**DATA SUPPLIED**
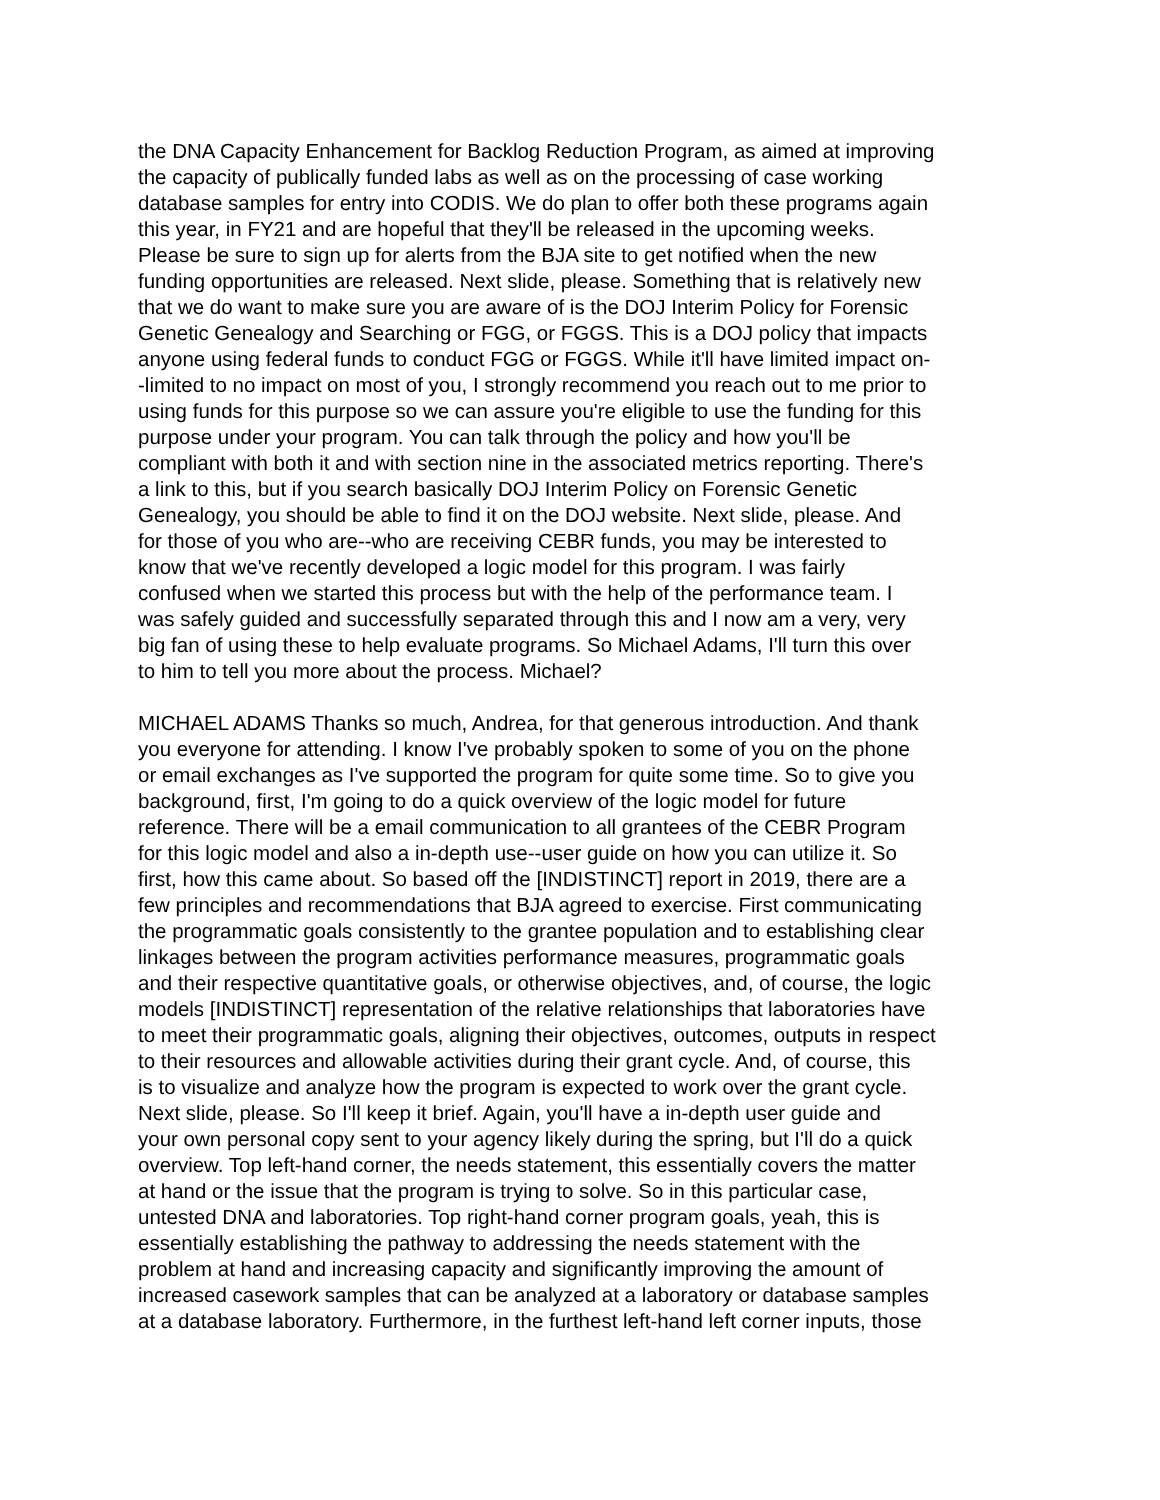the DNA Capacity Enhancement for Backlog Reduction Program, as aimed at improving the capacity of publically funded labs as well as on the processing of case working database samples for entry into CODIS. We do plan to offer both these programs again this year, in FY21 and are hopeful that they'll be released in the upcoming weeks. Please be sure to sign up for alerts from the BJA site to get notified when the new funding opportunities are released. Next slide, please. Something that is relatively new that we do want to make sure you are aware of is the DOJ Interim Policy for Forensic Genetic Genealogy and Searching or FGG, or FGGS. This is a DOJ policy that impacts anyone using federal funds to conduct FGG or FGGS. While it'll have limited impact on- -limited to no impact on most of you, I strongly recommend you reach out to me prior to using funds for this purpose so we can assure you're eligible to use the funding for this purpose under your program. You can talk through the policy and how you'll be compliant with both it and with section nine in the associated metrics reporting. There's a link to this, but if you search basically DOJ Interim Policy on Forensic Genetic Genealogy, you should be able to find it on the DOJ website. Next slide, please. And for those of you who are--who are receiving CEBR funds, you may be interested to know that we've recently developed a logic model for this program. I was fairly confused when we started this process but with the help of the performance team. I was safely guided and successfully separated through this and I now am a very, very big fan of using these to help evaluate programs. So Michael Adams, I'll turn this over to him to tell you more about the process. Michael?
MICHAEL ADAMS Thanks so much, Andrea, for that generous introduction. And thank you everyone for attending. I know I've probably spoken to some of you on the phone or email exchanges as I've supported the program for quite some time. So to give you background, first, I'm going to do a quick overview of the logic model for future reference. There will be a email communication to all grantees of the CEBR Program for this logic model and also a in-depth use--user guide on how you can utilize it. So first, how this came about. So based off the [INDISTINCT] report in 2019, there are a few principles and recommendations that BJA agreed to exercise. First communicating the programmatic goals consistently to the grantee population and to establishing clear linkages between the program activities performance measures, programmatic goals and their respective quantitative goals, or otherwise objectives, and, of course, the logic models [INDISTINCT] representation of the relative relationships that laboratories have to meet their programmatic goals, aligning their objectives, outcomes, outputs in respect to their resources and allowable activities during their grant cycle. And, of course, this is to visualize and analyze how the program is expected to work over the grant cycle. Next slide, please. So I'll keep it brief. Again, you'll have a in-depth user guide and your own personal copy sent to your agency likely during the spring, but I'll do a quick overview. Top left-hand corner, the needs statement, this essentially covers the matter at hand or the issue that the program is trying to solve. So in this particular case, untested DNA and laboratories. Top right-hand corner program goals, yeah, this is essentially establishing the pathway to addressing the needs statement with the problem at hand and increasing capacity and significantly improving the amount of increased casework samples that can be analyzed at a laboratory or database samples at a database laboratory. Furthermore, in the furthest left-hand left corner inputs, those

* * *

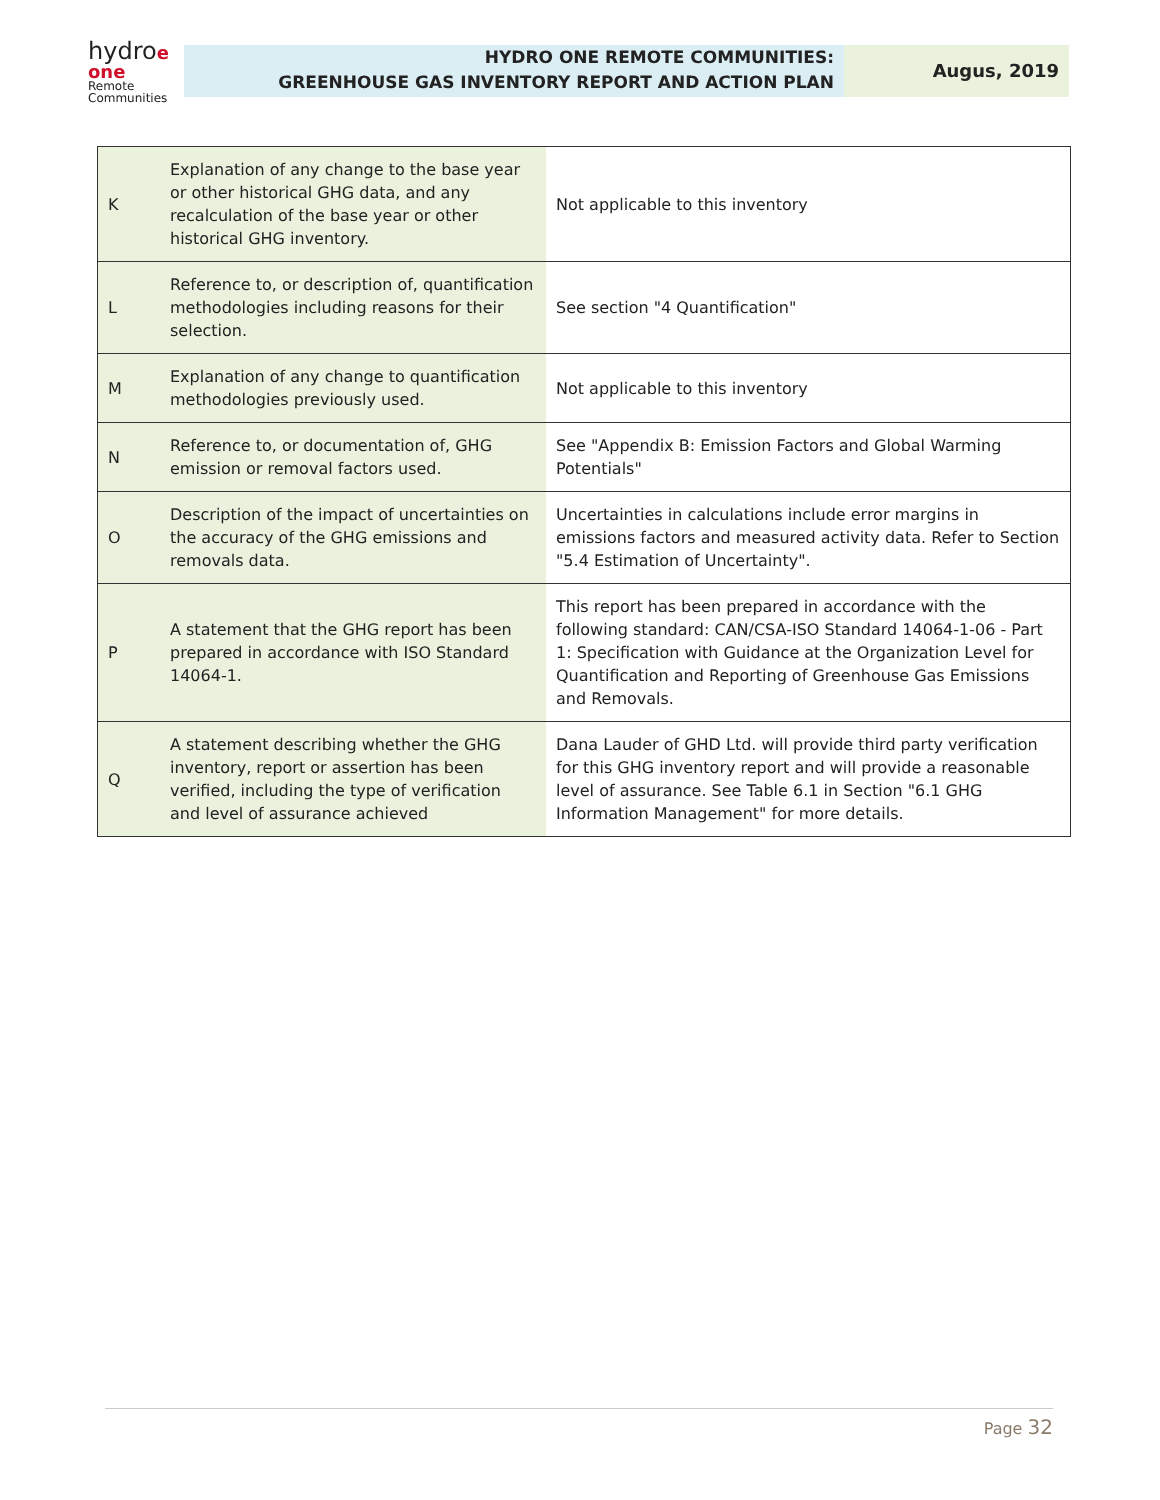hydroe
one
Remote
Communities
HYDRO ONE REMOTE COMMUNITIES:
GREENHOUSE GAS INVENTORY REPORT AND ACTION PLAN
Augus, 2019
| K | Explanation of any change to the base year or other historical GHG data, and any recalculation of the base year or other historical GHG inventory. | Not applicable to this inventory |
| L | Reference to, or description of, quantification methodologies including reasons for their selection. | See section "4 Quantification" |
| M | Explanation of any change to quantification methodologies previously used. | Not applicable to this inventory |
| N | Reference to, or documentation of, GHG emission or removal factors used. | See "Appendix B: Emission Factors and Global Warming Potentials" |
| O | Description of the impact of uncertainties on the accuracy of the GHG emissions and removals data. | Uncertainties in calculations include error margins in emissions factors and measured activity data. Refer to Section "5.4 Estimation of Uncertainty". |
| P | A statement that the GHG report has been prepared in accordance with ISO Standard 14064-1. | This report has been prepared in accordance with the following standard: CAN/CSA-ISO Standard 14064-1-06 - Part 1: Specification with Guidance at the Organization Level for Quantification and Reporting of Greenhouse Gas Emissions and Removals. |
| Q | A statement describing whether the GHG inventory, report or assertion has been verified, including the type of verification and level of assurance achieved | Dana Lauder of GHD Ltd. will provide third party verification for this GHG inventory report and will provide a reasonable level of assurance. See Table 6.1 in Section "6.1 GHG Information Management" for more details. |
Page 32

---

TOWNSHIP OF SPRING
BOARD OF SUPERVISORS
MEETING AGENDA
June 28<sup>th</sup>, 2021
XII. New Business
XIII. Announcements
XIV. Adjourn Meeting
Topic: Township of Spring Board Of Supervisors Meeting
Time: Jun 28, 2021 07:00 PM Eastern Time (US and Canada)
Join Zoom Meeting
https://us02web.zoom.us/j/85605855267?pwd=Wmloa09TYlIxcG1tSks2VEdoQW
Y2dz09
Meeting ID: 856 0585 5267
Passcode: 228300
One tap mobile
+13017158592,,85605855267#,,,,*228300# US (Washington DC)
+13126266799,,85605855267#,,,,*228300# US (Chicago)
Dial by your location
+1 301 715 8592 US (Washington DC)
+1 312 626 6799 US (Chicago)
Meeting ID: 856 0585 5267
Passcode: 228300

**TASK**
State how many lines in the entries hold the word "including", giving the number alone.

**WRITTEN SOLUTION**
2